Well, not quite, but the responses to "copyright" are getting evermore increasingly bizarre and random. It's one thing to bitch about downloading songs without paying (though, please, your losses are not equal to the GDP of a developed nation, stop trying to pull that $#!+), but to say what we can do with our purchases is pathetic. It is like Nissan selling you a car with the proviso that you are only entitled to take left-hand turns.

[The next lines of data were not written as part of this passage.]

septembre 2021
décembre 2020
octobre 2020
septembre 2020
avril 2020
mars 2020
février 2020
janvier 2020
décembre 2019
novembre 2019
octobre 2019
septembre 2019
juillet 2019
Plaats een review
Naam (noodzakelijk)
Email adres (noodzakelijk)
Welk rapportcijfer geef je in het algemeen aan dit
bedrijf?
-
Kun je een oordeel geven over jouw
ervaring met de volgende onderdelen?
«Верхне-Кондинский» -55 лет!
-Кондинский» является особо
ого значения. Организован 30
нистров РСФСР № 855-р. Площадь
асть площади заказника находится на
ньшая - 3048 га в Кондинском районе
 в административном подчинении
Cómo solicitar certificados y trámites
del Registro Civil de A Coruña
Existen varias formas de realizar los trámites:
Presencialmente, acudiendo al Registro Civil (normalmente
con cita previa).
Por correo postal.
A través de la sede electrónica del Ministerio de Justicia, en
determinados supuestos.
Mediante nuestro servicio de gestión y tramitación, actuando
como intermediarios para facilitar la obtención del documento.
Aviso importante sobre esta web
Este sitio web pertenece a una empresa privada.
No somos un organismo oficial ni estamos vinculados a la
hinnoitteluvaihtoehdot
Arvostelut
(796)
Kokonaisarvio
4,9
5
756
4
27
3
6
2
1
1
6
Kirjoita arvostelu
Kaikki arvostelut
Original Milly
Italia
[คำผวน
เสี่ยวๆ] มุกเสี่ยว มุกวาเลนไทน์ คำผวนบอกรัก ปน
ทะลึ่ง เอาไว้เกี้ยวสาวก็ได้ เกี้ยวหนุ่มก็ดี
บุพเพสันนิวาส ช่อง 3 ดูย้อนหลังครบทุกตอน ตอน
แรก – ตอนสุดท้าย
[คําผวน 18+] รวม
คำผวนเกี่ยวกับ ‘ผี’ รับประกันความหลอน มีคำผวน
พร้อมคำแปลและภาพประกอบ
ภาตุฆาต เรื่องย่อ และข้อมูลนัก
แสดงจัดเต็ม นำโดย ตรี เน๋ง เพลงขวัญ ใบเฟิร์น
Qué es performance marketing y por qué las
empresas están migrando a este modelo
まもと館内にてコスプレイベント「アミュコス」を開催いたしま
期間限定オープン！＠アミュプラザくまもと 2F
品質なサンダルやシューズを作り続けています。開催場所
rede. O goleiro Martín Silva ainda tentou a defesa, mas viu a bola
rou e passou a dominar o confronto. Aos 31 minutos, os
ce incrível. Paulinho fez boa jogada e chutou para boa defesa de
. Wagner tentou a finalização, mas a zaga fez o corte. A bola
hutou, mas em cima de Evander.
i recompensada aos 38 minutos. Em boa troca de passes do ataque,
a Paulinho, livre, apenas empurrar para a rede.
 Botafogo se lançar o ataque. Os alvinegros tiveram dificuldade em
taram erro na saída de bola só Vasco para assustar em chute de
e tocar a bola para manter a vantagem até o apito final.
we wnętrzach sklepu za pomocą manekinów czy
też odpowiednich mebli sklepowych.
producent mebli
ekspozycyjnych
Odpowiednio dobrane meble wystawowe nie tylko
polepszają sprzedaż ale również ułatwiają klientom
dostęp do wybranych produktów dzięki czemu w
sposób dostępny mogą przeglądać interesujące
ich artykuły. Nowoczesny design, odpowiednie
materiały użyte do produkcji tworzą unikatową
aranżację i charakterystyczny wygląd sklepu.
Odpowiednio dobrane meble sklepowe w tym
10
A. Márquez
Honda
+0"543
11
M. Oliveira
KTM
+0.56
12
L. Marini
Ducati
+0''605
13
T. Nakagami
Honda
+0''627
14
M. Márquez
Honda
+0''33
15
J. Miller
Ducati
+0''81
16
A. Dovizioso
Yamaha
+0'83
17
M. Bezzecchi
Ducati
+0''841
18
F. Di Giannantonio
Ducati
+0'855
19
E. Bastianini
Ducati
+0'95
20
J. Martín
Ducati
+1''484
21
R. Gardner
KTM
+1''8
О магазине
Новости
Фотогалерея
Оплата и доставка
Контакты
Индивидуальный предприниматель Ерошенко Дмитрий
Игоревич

I break the law regularly. Azumi has no DVD reader. So I rip DVDs that I have purchased to XviD to transfer across the network to the SD card, to then watch with MPlayer. Frequent, regular, flagrant abuses of my privileges of a copyright licencee.
Now, if you back the hell up... I'm watching the content I paid money for on the playback device of my choosing. I'm usually sitting in bed, watching it alone. Explain how anybody loses. Come on, explain how this is such a bad thing.
Because if the various media companies are going to seek gagging/disconnect orders on mere accusations of content rights infringement, while making a huge deal of how evil it is to watch the content in a way they didn't deliver it into our unworthy hands... well, bu**er it, I'll just go download the thing...

At any rate, I'm sick of repeating myself, and this will all end in tears.

 

The danger of democratic-fallacy

In the UK we have a police force that has been basically told it is acceptable to break the law if you are under the impression you are doing the right thing.
We have not-cops (PCSOs) overreaching their puny authority to demand tourists delete photos from their cameras on a repeated deliberate misreading of s44 anti-terrorist legislation.
We have a government that knows keeping innocent people's DNA samples (frequently obtained without permission or for minor things to which DNA harvesting is unwarranted) but they don't give a damn.

This all sounds paranoid and stupid and like something from an Eastern Bloc state during the Soviet era rather than Rule Brittania's NuLabour government. But it is.
The thing is, this in itself is not the danger for they have proven time and again to be totally incompetent with people's private data (I guess, in their eyes, nothing should be private but their own expenses).
The danger, and I mean a country-destroying danger, is more and more people are voting for less liberal parties - the UKIP, the BNP, various shades of National Front. Get one of these parties in with the sort of laws Labour is setting up now, there will be bloodshed on the streets. For Labour are paranoid idiots afraid of being caught in the trough (gee, like everybody else in a high-paid position, what's new?). They are nowhere near as dangerous as a party that could use these bits of legislation for an agenda, be it British-only, whites only, or whatever nonsense discrimination fits the bill.

 

Footnote

That Euro-parliament vote for open access to ACTA was 663 votes to 13, with 16 abstentions and 74 non-votes. Of the 13 votes against, ten are listed. All ten are from the United Kingdom. All ten are UKIP members.
So the UKIP would appear to want the secret talks to remain secret. Why?